Obama complained about an unequal treatment of races or nations. But treating people – and whole nations – differently is exactly what Obama is doing when he expects that all of Kenya will care about his opinions about homosexuality. He is just another man under the law and about 45 million Kenyans simply disagree with him on this issue! So if he had respect towards people of different races, including the race of his father, he would also admit their right to be disturbed by homosexual contacts – their different reactions to this non-standard form of sexuality.
The problematic reason why he doesn't have any respect towards the opinions of almost all the Kenyans is that he has no respect to the conservatives in the U.S., either! In other words, the main reason why he thinks that his homosexualist fads matter even in Kenya is that he considers the society of white leftists to be superior. This attitude unquestionably is a form of racism, at least cultural racism.
They were wrong. So I’m unequivocal on this. If somebody is a law abiding citizen who is going about their business and working in a job and obeying the traffic signs and doing all the other things that good citizens are supposed to do and not harming anybody, the idea that they are going to be treated differently or abused because of who they love is wrong. Full stop."Full stop" is supposed to be synonymous with "debate is over", isn't it? But the debate is not over. In Kenya, a debate about the legalization of homosexual acts hasn't even begun.
Most seriously, Obama has clearly misrepresented what the sin of gays in Kenya (and elsewhere) is – and what is being criticized by tens of millions of other people.
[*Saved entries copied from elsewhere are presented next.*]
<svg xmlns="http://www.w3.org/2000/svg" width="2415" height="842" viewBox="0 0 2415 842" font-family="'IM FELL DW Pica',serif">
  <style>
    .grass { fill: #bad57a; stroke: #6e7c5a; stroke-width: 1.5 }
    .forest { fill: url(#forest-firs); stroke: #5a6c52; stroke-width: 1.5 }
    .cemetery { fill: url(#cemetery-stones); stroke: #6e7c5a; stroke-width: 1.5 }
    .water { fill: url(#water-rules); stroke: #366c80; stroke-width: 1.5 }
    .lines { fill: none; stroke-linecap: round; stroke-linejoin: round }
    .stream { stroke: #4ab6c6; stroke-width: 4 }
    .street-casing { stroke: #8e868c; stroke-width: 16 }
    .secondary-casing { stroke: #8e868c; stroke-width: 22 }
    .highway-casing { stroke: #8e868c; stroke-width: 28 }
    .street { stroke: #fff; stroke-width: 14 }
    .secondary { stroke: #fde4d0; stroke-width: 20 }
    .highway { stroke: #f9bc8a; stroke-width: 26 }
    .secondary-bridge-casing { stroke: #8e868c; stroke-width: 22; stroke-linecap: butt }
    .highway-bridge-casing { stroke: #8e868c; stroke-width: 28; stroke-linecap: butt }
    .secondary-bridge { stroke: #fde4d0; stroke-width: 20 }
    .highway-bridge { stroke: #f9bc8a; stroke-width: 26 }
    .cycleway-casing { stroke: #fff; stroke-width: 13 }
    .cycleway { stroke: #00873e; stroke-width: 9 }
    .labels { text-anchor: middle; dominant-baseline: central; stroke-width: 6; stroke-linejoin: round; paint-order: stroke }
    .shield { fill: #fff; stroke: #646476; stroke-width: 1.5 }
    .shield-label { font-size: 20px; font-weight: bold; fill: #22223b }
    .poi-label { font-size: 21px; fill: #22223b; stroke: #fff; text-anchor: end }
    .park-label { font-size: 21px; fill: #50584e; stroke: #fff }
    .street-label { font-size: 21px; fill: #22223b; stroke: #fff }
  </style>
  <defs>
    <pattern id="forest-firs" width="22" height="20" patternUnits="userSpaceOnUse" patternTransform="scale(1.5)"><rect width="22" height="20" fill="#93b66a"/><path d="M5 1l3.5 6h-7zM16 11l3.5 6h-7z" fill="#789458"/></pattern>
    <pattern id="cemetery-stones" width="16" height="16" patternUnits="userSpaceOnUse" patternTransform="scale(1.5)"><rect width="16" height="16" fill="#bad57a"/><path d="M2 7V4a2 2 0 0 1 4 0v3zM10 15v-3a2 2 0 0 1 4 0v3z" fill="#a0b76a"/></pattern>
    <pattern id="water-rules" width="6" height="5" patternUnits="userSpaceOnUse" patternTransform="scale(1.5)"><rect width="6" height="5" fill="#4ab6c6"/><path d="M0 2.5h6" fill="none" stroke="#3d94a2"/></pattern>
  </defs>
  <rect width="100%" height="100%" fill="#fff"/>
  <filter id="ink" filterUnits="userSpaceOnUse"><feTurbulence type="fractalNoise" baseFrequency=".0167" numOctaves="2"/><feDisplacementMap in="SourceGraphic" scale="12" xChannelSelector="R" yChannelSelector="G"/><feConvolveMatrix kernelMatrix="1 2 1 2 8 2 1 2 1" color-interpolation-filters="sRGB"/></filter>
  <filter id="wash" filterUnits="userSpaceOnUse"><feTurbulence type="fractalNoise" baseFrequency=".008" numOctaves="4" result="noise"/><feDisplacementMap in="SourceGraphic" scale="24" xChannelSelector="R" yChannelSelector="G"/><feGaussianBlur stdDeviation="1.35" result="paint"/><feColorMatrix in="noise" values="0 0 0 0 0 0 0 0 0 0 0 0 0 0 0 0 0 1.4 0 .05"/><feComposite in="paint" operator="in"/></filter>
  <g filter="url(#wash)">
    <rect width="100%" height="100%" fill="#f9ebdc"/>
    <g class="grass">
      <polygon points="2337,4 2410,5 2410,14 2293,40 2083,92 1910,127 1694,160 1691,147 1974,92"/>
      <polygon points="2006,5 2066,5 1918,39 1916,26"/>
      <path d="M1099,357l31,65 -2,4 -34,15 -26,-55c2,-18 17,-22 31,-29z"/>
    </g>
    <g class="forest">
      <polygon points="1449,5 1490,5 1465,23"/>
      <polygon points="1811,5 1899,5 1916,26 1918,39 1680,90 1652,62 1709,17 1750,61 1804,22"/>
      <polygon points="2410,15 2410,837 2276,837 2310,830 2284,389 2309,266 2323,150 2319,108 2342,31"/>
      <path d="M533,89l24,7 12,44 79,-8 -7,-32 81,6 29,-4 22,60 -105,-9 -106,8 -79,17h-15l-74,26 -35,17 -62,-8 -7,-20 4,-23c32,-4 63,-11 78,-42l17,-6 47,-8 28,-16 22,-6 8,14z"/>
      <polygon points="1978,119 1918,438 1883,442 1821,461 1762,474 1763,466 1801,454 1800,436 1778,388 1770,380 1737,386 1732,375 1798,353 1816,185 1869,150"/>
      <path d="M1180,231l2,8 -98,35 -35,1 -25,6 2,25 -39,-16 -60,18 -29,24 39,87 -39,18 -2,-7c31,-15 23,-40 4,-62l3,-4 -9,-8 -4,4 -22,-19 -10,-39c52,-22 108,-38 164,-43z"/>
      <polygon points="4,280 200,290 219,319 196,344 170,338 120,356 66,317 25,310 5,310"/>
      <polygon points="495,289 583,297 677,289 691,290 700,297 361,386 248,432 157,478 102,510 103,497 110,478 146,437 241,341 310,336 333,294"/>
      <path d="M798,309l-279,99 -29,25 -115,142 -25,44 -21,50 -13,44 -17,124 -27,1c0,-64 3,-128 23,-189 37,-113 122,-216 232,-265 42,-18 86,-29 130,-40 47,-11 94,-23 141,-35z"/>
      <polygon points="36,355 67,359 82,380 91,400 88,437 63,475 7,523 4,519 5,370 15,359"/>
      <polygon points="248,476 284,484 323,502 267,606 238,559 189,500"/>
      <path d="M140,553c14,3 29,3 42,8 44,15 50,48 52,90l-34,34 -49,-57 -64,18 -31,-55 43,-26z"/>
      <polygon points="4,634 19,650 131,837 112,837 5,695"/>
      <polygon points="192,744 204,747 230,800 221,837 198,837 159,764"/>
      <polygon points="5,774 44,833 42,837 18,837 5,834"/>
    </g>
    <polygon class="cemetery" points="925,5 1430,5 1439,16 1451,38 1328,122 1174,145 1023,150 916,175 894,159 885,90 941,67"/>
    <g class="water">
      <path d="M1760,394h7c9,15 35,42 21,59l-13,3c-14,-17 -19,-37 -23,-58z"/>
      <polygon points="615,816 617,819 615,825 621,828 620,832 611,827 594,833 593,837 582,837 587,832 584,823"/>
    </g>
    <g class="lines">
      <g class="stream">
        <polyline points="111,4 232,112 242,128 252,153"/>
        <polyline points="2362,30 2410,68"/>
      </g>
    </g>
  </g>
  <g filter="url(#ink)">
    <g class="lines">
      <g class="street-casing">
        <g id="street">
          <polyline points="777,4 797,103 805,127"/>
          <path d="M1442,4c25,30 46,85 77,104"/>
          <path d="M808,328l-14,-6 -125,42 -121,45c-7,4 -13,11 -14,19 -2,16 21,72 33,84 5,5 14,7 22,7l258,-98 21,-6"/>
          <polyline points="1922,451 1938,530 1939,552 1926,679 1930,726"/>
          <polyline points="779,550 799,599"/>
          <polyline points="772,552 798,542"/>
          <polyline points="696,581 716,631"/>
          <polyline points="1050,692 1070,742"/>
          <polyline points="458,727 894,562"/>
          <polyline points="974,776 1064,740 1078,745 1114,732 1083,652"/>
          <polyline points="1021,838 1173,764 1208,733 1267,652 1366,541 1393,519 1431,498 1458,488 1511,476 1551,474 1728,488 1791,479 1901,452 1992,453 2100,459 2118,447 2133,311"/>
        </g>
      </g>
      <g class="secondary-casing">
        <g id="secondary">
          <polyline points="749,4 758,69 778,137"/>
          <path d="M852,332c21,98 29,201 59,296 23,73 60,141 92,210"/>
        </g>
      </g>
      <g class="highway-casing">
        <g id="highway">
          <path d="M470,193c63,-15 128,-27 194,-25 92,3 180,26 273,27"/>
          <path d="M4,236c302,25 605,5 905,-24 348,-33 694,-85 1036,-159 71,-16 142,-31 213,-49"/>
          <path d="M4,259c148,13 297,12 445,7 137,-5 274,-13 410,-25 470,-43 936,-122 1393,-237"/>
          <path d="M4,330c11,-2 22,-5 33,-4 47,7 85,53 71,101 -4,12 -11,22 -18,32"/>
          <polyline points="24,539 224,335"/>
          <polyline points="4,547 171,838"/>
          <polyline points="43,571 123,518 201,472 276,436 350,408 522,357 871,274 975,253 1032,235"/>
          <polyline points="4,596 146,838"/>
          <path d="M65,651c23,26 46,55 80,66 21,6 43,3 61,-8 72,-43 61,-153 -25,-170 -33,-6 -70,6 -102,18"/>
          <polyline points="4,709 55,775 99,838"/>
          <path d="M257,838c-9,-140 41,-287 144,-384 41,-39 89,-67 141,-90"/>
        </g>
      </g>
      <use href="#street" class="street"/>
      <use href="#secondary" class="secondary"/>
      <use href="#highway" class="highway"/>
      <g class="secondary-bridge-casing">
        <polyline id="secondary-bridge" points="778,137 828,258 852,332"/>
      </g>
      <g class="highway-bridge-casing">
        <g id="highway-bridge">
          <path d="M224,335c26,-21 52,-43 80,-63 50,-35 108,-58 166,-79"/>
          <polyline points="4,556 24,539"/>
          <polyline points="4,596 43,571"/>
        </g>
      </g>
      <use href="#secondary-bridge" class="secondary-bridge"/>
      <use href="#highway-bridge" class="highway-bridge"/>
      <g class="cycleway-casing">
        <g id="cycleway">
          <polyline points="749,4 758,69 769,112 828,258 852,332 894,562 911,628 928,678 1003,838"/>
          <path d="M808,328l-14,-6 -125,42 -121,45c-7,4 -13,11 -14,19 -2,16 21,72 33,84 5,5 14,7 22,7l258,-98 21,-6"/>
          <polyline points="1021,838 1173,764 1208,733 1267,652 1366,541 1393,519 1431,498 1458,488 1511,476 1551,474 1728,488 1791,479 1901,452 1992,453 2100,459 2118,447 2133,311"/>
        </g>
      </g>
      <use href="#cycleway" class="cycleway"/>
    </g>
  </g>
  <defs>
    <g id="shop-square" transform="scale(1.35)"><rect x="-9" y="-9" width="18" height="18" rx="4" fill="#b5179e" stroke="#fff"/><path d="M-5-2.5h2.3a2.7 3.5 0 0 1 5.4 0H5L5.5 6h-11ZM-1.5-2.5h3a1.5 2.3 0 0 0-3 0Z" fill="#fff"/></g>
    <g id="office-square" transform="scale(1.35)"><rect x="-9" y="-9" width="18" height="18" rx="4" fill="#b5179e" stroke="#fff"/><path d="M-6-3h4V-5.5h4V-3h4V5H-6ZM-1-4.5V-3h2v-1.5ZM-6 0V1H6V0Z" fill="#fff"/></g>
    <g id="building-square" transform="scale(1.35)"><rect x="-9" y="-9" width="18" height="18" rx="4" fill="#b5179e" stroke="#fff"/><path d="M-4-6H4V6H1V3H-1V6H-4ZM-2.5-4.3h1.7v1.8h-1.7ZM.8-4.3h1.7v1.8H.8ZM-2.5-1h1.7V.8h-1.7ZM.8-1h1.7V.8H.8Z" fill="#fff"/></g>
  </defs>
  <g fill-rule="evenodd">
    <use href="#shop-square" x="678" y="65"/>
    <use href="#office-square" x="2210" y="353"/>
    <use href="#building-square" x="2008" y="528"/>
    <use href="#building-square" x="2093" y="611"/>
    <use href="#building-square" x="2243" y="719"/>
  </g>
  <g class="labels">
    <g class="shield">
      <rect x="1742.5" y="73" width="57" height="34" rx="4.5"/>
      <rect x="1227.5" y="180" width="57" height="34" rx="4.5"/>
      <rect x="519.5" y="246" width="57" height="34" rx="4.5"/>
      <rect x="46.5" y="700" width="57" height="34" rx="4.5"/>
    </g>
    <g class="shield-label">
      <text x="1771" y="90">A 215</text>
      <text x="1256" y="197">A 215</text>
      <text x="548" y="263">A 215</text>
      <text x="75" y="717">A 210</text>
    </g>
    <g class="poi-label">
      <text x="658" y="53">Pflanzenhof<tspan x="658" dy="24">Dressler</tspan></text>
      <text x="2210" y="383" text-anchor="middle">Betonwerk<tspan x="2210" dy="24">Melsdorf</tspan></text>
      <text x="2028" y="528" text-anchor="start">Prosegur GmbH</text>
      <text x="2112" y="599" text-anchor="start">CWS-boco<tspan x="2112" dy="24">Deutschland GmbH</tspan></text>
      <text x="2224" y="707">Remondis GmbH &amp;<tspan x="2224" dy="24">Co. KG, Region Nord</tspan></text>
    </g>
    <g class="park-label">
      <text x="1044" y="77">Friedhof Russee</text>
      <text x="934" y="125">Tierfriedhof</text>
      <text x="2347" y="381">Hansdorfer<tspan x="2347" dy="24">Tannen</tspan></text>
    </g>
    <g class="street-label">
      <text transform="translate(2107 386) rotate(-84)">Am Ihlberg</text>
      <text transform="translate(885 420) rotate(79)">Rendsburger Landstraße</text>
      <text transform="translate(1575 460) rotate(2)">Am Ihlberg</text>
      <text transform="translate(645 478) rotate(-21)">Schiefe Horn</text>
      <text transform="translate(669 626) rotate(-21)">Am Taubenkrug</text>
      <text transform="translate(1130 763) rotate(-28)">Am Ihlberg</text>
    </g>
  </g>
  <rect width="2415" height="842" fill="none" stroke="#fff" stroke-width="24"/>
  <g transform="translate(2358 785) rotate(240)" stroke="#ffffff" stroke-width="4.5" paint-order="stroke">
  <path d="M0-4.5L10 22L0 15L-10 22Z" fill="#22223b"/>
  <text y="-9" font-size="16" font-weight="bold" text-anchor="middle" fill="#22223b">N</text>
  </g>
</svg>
Their sin is not a wrong reaction to traffic signs or a driving offense. Their sin is another one – an inappropriate sexual act or sodomy, if you wish (perhaps sodomy at a wrong place). You can't make the latter invisible by obeying traffic signs! They're just different kinds of offenses. And most Kenyans simply do believe that the homosexual acts are at least as bad as driving offenses. That's why they punish homosexual acts by up to 14 years in prison. I surely don't think that it's an optimum policy but it's their culture and it has some justification, too. And even gays may live so that they don't clash with the Kenyan laws.